Material provided —
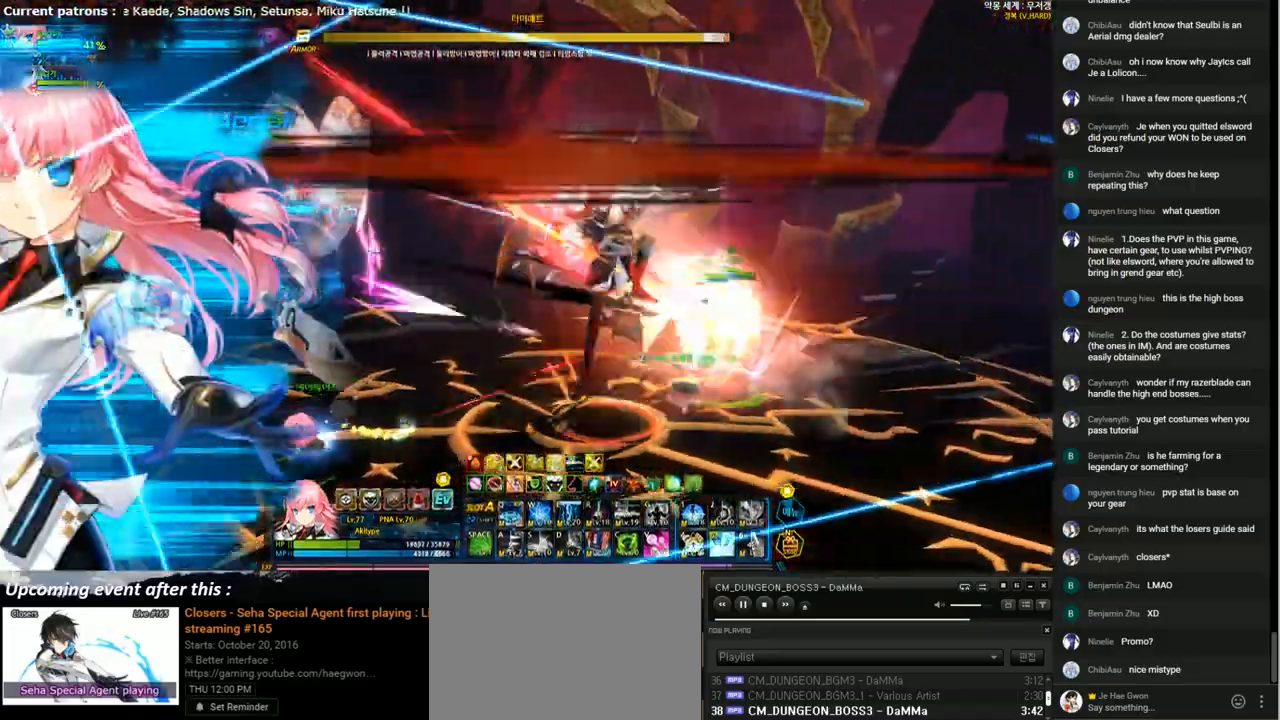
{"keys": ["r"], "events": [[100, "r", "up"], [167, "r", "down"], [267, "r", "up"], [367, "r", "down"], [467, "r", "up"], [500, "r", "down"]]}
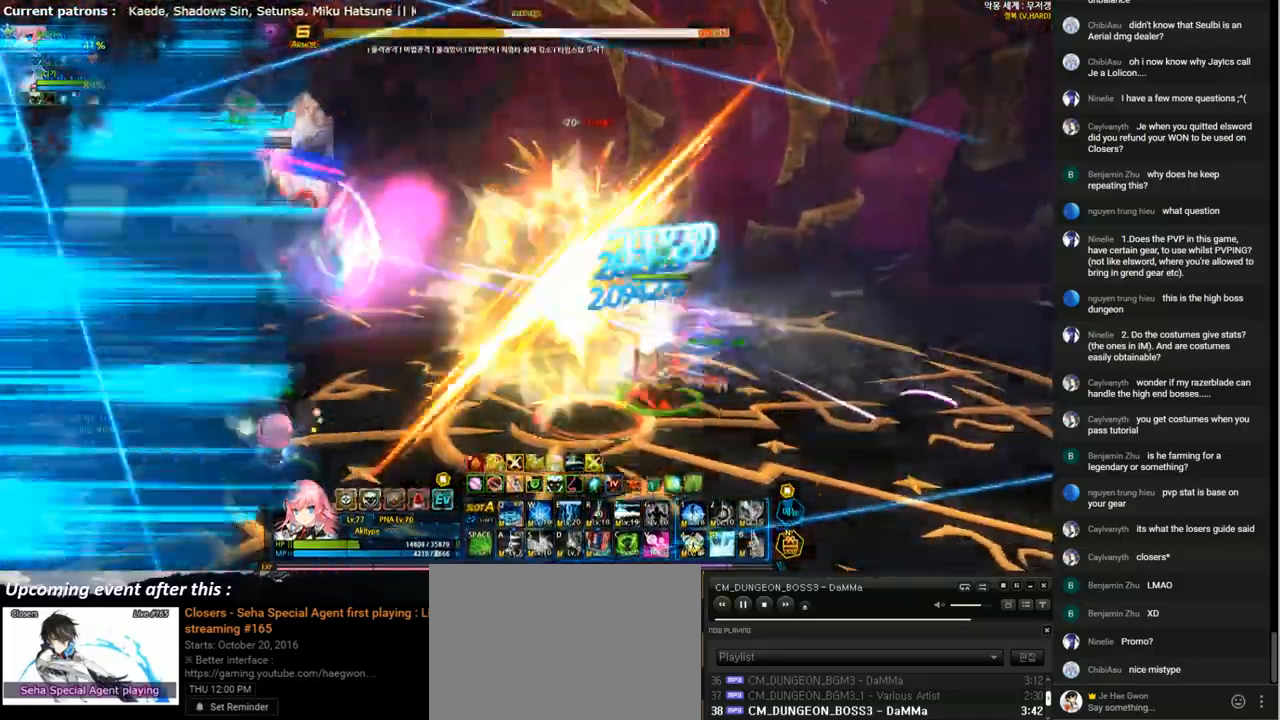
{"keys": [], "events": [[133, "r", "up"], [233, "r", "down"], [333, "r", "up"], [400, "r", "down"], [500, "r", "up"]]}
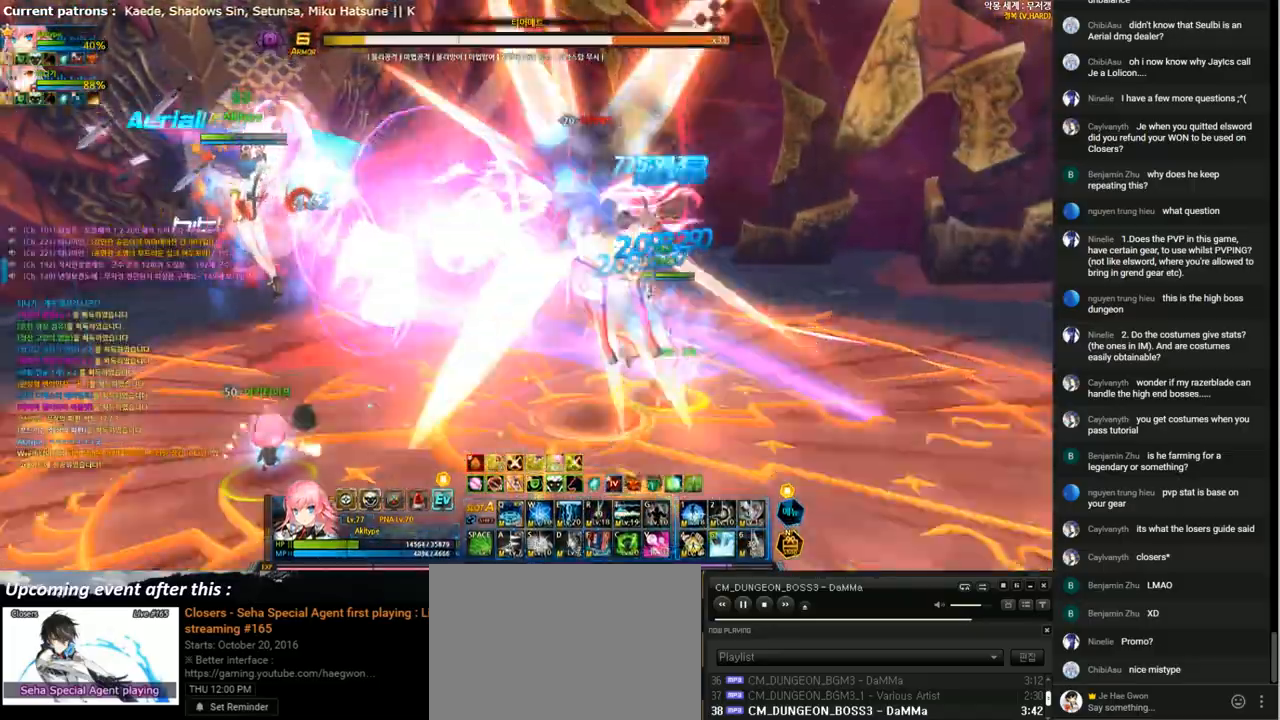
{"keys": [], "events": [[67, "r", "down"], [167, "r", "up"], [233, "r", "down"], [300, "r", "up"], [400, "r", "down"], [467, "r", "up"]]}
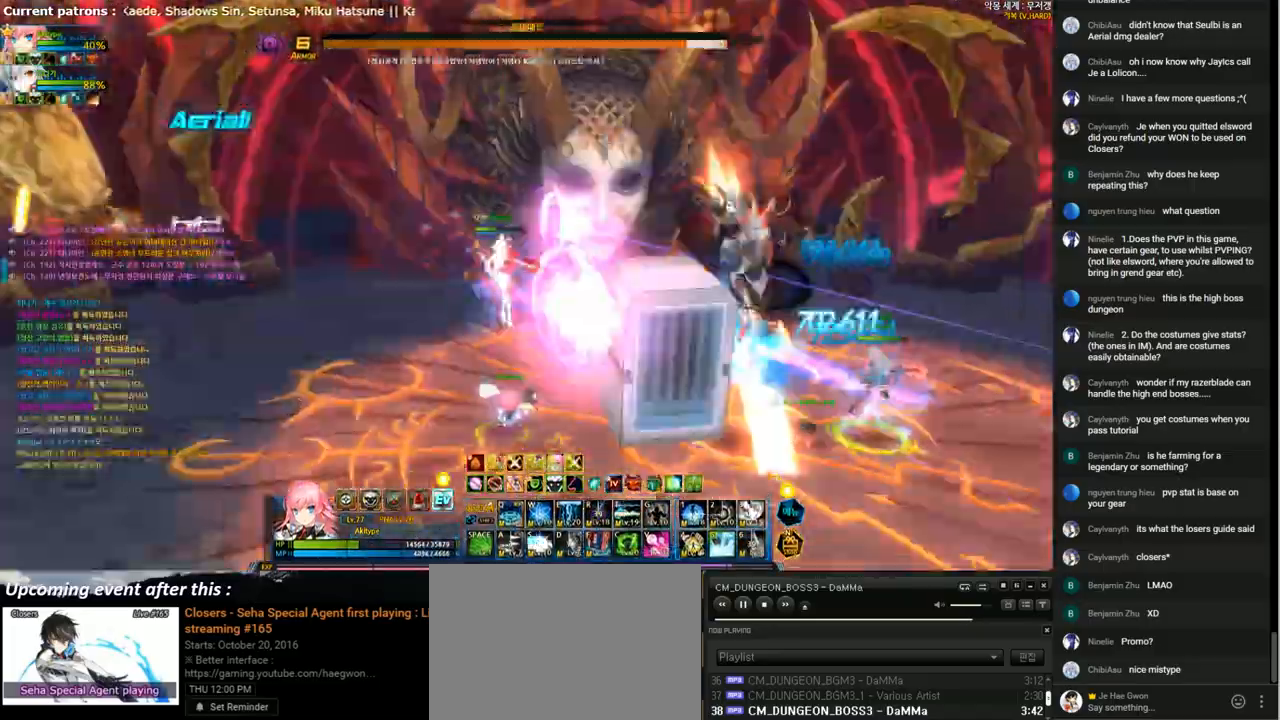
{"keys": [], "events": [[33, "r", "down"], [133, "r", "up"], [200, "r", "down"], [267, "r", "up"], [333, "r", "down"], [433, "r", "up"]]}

What is being asked — For each line above, output its wording exactly and leave out any picture.

Solution for this problem —
{"keys": ["r"], "events": [[100, "r", "up"], [167, "r", "down"], [267, "r", "up"], [367, "r", "down"], [467, "r", "up"], [500, "r", "down"]]}
{"keys": [], "events": [[133, "r", "up"], [233, "r", "down"], [333, "r", "up"], [400, "r", "down"], [500, "r", "up"]]}
{"keys": [], "events": [[67, "r", "down"], [167, "r", "up"], [233, "r", "down"], [300, "r", "up"], [400, "r", "down"], [467, "r", "up"]]}
{"keys": [], "events": [[33, "r", "down"], [133, "r", "up"], [200, "r", "down"], [267, "r", "up"], [333, "r", "down"], [433, "r", "up"]]}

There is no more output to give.